1After six days, Jesus took with him Peter, James, and John his brother, and brought them up into a high mountain by themselves. 2He was changed before them. His face shone like the sun, and his garments became as white as the light. 3Behold, Moses and Elijah appeared to them talking with him.
4Peter answered and said to Jesus, “Lord, it is good for us to be here. If you want, let’s make three tents here: one for you, one for Moses, and one for Elijah.”
5While he was still speaking, behold, a bright cloud overshadowed them. Behold, a voice came out of the cloud, saying, “This is my beloved Son, in whom I am well pleased. Listen to him.”
6When the disciples heard it, they fell on their faces, and were very afraid. 7Jesus came and touched them and said, “Get up, and don’t be afraid.” 8Lifting up their eyes, they saw no one, except Jesus alone.
9As they were coming down from the mountain, Jesus commanded them, saying, “Don’t tell anyone what you saw, until the Son of Man has risen from the dead.”
10His disciples asked him, saying, “Then why do the scribes say that Elijah must come first?”
11Jesus answered them, “Elijah indeed comes first, and will restore all things; 12but I tell you that Elijah has come already, and they didn’t recognize him, but did to him whatever they wanted to. Even so the Son of Man will also suffer by them.” 13Then the disciples understood that he spoke to them of John the Baptizer.
14When they came to the multitude, a man came to him, kneeling down to him and saying, 15“Lord, have mercy on my son, for he is epileptic and suffers grievously; for he often falls into the fire, and often into the water. 16So I brought him to your disciples, and they could not cure him.”
17Jesus answered, “Faithless and perverse generation! How long will I be with you? How long will I bear with you? Bring him here to me.” 18Jesus rebuked the demon, and it went out of him, and the boy was cured from that hour.
19Then the disciples came to Jesus privately, and said, “Why weren’t we able to cast it out?”
20He said to them, “Because of your unbelief. For most certainly I tell you, if you have faith as a grain of mustard seed, you will tell this mountain, ‘Move from here to there,’ and it will move; and nothing will be impossible for you. 21But this kind doesn’t go out except by prayer and fasting.”
22While they were staying in Galilee, Jesus said to them, “The Son of Man is about to be delivered up into the hands of men, 23and they will kill him, and the third day he will be raised up.”
They were exceedingly sorry.
24When they had come to Capernaum, those who collected the didrachma coins came to Peter, and said, “Doesn’t your teacher pay the didrachma?” 25He said, “Yes.”
When he came into the house, Jesus anticipated him, saying, “What do you think, Simon?

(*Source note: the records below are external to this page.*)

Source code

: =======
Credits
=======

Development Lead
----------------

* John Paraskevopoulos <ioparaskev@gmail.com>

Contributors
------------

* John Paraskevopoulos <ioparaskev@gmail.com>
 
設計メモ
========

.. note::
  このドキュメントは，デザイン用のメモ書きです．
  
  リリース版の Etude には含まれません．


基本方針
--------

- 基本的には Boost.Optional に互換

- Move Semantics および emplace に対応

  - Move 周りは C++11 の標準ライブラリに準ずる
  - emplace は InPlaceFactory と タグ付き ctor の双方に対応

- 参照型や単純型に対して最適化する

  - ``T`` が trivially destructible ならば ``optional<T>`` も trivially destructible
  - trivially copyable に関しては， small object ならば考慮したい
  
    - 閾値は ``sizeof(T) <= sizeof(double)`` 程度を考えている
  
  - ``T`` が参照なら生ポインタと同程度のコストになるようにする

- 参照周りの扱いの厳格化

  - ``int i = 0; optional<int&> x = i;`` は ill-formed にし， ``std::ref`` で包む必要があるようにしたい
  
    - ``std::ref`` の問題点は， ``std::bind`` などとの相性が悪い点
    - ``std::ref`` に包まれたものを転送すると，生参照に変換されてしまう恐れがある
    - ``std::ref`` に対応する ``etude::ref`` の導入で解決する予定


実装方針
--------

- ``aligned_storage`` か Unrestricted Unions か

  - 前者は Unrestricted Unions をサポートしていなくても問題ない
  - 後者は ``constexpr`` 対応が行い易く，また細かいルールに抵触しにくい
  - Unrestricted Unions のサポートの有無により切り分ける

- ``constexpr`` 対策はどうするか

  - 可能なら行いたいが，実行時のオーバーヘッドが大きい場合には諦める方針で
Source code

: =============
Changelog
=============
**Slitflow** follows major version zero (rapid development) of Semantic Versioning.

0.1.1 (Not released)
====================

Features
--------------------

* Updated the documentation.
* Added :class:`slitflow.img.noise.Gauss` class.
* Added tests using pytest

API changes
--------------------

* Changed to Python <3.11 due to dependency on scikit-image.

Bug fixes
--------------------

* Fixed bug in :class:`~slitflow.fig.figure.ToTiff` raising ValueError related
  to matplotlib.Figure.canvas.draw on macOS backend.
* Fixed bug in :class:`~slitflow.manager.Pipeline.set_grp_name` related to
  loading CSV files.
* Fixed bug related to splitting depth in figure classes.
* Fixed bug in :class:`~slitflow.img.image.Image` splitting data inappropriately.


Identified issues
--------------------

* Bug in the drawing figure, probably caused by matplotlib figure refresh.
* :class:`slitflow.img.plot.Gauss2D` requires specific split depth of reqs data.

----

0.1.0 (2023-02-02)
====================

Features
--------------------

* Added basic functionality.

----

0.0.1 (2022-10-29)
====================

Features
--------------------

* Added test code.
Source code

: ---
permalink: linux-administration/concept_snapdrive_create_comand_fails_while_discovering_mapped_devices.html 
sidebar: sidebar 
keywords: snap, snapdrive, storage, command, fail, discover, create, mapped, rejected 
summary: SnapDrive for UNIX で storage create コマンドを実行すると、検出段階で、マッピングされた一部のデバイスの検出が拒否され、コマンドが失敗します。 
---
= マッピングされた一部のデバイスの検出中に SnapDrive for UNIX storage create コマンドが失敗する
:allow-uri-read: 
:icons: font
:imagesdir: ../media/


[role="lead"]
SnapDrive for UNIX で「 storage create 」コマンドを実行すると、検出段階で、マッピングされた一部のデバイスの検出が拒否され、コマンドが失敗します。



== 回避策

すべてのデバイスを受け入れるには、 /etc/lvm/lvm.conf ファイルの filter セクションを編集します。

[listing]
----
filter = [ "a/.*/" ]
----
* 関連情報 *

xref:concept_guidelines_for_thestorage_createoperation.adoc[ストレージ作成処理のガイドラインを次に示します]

From whom do the kings of the earth receive toll or tribute? From their children, or from strangers?”
26Peter said to him, “From strangers.”
Jesus said to him, “Therefore the children are exempt. 27But, lest we cause them to stumble, go to the sea, cast a hook, and take up the first fish that comes up. When you have opened its mouth, you will find a stater coin. Take that, and give it to them for me and you.”
Capernaum is about 2.5 miles from where the Jordan River enters the Sea of Galilee on the northwest shore of the lake. It was a busy fishing center, was the home of the local Roman garrison, and was a toll stop on the road from Damascus to the Mediterranean [1]. It is almost universally accepted that Jesus made Capernaum the headquarters of His Galilean ministry. It was also the home of Peter. The text of Mat 4:13 seems to indicate that after the rejection he encountered in his hometown of Nazareth (Lk 4:16-30, but not in Mat 4:13), Capernaum became His new hometown, from which he ministered throughout the Galilee (Lk 4:44).
Excavations were conducted at Capernaum several different times, starting in 1838 and going on sporadically until 1982. Among the finds at the site are a large public building, a jetty with a pier on the lakeshore, and several first-century houses of the Roman insulae style.[2] Perhaps the most interesting finds are the fourth-century synagogue built on top of the foundations of a first-century synagogue and what is widely believed to be Peter’s House nearby.
[1] Merrill F. Unger, Archaeology and the New Testament (Grand Rapids, MI: Zondervan, 1962), 126.
[2] Jack Finegan, The Archaeology of the New Testament: The Life of Jesus and the Beginning of the Early Church (ebook), (Princeton, NJ: Princeton University Press, 1992), 98.